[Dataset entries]
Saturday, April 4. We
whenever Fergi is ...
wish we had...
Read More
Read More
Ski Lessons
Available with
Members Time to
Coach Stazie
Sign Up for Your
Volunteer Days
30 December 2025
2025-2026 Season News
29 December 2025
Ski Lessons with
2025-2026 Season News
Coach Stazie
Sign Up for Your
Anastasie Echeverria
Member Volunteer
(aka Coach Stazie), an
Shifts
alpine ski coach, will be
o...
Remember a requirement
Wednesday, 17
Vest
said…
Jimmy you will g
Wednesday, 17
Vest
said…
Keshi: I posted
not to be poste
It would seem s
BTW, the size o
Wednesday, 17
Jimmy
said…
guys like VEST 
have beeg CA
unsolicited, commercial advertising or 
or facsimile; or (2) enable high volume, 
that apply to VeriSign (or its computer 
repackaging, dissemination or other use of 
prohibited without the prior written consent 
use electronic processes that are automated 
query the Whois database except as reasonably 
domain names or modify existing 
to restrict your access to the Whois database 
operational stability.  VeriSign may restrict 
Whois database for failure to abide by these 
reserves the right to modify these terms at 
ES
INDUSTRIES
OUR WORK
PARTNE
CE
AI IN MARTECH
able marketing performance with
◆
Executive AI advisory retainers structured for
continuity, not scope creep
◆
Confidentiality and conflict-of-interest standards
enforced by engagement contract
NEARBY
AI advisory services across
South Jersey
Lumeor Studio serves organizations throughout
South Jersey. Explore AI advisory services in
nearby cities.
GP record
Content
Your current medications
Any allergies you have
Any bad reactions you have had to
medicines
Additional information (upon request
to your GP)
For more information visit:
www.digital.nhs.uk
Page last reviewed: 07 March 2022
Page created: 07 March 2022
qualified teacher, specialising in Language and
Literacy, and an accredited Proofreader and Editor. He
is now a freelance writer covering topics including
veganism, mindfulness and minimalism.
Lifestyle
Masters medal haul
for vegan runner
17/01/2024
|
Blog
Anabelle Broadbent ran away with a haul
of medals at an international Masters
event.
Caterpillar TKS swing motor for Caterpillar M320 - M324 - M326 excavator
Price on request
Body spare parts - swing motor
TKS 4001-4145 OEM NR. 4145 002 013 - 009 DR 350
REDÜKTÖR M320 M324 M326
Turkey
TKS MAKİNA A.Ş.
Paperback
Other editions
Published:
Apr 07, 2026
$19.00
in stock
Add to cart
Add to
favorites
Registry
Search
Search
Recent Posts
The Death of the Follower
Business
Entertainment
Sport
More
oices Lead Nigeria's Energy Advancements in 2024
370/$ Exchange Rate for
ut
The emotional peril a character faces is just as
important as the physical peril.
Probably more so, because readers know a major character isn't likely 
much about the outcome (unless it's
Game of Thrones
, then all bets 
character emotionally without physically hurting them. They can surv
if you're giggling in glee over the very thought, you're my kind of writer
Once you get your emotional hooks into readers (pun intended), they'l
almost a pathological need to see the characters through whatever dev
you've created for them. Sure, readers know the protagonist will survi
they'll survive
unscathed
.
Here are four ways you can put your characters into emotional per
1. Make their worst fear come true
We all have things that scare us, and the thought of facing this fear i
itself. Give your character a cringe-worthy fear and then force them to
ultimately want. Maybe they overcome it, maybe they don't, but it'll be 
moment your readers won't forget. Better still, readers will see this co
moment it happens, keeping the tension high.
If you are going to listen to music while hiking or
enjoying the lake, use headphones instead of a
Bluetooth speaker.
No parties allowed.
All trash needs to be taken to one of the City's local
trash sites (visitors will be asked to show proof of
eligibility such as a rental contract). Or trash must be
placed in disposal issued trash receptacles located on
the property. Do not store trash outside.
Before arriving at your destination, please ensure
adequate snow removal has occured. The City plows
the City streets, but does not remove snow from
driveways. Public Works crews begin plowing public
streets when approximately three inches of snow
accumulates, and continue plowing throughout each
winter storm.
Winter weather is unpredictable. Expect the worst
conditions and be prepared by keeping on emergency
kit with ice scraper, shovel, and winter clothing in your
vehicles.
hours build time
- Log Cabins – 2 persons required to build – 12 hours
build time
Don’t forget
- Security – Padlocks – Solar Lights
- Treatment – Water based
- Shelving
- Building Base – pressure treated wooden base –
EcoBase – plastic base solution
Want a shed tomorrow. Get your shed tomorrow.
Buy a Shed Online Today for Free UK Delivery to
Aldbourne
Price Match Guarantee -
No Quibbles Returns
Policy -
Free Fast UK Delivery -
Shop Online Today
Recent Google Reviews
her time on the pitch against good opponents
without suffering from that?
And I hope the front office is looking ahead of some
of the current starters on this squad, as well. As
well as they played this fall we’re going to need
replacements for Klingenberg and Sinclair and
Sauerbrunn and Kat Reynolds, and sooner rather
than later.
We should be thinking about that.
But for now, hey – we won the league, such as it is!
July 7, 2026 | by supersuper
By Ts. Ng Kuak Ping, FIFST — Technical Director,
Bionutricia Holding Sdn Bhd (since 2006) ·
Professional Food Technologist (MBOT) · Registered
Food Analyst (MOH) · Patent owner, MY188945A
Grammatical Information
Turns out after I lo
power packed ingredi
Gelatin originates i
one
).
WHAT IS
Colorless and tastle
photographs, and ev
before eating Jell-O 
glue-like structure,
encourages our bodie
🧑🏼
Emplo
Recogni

● **WORK REQUEST**
Copy the data word for word, starting at its first line and stopping after the line that contains "(aka Coach Stazie), an".

● **SOLVED PROBLEM**
Saturday, April 4. We
whenever Fergi is ...
wish we had...
Read More
Read More
Ski Lessons
Available with
Members Time to
Coach Stazie
Sign Up for Your
Volunteer Days
30 December 2025
2025-2026 Season News
29 December 2025
Ski Lessons with
2025-2026 Season News
Coach Stazie
Sign Up for Your
Anastasie Echeverria
Member Volunteer
(aka Coach Stazie), an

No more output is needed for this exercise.